* Aim of the exercise *
Extract each line of every item below and reproduce it verbatim, without any changes.

* Task inputs *
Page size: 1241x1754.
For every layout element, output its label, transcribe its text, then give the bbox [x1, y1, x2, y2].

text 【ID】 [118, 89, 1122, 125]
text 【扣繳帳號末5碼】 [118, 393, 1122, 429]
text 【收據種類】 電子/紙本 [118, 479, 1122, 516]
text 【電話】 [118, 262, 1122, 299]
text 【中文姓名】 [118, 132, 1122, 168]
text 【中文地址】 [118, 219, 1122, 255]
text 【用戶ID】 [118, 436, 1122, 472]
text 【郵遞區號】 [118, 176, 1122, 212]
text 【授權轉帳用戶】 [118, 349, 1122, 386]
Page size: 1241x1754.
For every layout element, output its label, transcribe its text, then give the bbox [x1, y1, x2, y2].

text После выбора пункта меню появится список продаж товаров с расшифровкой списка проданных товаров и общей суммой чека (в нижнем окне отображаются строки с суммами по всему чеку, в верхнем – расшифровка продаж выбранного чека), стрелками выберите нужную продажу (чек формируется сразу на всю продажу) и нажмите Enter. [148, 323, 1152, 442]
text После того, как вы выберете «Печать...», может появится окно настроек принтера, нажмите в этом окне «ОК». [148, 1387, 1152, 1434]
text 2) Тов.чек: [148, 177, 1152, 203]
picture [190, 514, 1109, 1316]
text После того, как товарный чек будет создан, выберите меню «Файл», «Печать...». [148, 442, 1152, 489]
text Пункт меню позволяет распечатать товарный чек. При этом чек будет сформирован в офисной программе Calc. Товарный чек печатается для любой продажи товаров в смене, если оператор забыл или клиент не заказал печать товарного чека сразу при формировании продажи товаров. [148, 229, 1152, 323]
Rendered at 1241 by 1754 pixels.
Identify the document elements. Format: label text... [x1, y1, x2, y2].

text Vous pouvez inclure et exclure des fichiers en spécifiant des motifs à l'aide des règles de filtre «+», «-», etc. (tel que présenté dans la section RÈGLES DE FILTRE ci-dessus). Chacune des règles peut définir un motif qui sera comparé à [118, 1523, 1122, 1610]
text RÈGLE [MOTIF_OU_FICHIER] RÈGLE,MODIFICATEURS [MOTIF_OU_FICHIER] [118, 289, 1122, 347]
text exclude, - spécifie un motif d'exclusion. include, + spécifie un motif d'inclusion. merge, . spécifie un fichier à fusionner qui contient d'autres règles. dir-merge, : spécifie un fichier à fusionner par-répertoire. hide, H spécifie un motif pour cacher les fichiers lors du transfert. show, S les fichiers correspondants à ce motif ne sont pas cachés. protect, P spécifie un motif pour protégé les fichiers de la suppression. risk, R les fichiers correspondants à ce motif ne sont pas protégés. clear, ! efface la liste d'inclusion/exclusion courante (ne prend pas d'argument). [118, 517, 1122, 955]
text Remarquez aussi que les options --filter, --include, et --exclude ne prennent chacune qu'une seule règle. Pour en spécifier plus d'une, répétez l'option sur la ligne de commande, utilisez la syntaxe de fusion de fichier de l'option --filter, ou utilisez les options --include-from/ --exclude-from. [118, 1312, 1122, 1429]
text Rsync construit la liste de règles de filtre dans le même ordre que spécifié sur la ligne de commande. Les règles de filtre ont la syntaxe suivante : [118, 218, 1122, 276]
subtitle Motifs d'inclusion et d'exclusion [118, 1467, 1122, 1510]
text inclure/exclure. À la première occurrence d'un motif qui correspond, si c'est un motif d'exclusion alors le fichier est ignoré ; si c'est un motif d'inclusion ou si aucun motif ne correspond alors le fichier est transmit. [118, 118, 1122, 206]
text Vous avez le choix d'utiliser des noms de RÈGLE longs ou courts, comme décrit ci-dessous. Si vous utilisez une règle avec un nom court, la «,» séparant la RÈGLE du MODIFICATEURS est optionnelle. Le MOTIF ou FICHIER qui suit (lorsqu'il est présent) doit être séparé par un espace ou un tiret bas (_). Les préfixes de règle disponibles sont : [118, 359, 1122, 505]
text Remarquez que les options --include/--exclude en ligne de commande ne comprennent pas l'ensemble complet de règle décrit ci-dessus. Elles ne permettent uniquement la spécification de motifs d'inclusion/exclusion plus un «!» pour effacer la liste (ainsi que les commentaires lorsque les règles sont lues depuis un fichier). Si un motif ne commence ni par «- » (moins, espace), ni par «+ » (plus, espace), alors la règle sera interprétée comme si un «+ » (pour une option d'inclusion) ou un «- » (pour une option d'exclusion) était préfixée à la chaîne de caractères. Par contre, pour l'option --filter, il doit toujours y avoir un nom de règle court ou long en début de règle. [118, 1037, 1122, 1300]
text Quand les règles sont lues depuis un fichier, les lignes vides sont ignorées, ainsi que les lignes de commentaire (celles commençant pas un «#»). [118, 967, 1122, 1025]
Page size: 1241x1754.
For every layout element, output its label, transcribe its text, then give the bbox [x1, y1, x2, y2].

* Result for this task *
Page size: 1241x1754.
For every layout element, output its label, transcribe its text, then give the bbox [x1, y1, x2, y2].

text 【ID】 [118, 89, 1122, 125]
text 【扣繳帳號末5碼】 [118, 393, 1122, 429]
text 【收據種類】 電子/紙本 [118, 479, 1122, 516]
text 【電話】 [118, 262, 1122, 299]
text 【中文姓名】 [118, 132, 1122, 168]
text 【中文地址】 [118, 219, 1122, 255]
text 【用戶ID】 [118, 436, 1122, 472]
text 【郵遞區號】 [118, 176, 1122, 212]
text 【授權轉帳用戶】 [118, 349, 1122, 386]
Page size: 1241x1754.
For every layout element, output its label, transcribe its text, then give the bbox [x1, y1, x2, y2].

text После выбора пункта меню появится список продаж товаров с расшифровкой списка проданных товаров и общей суммой чека (в нижнем окне отображаются строки с суммами по всему чеку, в верхнем – расшифровка продаж выбранного чека), стрелками выберите нужную продажу (чек формируется сразу на всю продажу) и нажмите Enter. [148, 323, 1152, 442]
text После того, как вы выберете «Печать...», может появится окно настроек принтера, нажмите в этом окне «ОК». [148, 1387, 1152, 1434]
text 2) Тов.чек: [148, 177, 1152, 203]
picture [190, 514, 1109, 1316]
text После того, как товарный чек будет создан, выберите меню «Файл», «Печать...». [148, 442, 1152, 489]
text Пункт меню позволяет распечатать товарный чек. При этом чек будет сформирован в офисной программе Calc. Товарный чек печатается для любой продажи товаров в смене, если оператор забыл или клиент не заказал печать товарного чека сразу при формировании продажи товаров. [148, 229, 1152, 323]
Rendered at 1241 by 1754 pixels.
Identify the document elements. Format: label text... [x1, y1, x2, y2].

text Vous pouvez inclure et exclure des fichiers en spécifiant des motifs à l'aide des règles de filtre «+», «-», etc. (tel que présenté dans la section RÈGLES DE FILTRE ci-dessus). Chacune des règles peut définir un motif qui sera comparé à [118, 1523, 1122, 1610]
text RÈGLE [MOTIF_OU_FICHIER] RÈGLE,MODIFICATEURS [MOTIF_OU_FICHIER] [118, 289, 1122, 347]
text exclude, - spécifie un motif d'exclusion. include, + spécifie un motif d'inclusion. merge, . spécifie un fichier à fusionner qui contient d'autres règles. dir-merge, : spécifie un fichier à fusionner par-répertoire. hide, H spécifie un motif pour cacher les fichiers lors du transfert. show, S les fichiers correspondants à ce motif ne sont pas cachés. protect, P spécifie un motif pour protégé les fichiers de la suppression. risk, R les fichiers correspondants à ce motif ne sont pas protégés. clear, ! efface la liste d'inclusion/exclusion courante (ne prend pas d'argument). [118, 517, 1122, 955]
text Remarquez aussi que les options --filter, --include, et --exclude ne prennent chacune qu'une seule règle. Pour en spécifier plus d'une, répétez l'option sur la ligne de commande, utilisez la syntaxe de fusion de fichier de l'option --filter, ou utilisez les options --include-from/ --exclude-from. [118, 1312, 1122, 1429]
text Rsync construit la liste de règles de filtre dans le même ordre que spécifié sur la ligne de commande. Les règles de filtre ont la syntaxe suivante : [118, 218, 1122, 276]
subtitle Motifs d'inclusion et d'exclusion [118, 1467, 1122, 1510]
text inclure/exclure. À la première occurrence d'un motif qui correspond, si c'est un motif d'exclusion alors le fichier est ignoré ; si c'est un motif d'inclusion ou si aucun motif ne correspond alors le fichier est transmit. [118, 118, 1122, 206]
text Vous avez le choix d'utiliser des noms de RÈGLE longs ou courts, comme décrit ci-dessous. Si vous utilisez une règle avec un nom court, la «,» séparant la RÈGLE du MODIFICATEURS est optionnelle. Le MOTIF ou FICHIER qui suit (lorsqu'il est présent) doit être séparé par un espace ou un tiret bas (_). Les préfixes de règle disponibles sont : [118, 359, 1122, 505]
text Remarquez que les options --include/--exclude en ligne de commande ne comprennent pas l'ensemble complet de règle décrit ci-dessus. Elles ne permettent uniquement la spécification de motifs d'inclusion/exclusion plus un «!» pour effacer la liste (ainsi que les commentaires lorsque les règles sont lues depuis un fichier). Si un motif ne commence ni par «- » (moins, espace), ni par «+ » (plus, espace), alors la règle sera interprétée comme si un «+ » (pour une option d'inclusion) ou un «- » (pour une option d'exclusion) était préfixée à la chaîne de caractères. Par contre, pour l'option --filter, il doit toujours y avoir un nom de règle court ou long en début de règle. [118, 1037, 1122, 1300]
text Quand les règles sont lues depuis un fichier, les lignes vides sont ignorées, ainsi que les lignes de commentaire (celles commençant pas un «#»). [118, 967, 1122, 1025]
Page size: 1241x1754.
For every layout element, output its label, transcribe its text, then give the bbox [x1, y1, x2, y2].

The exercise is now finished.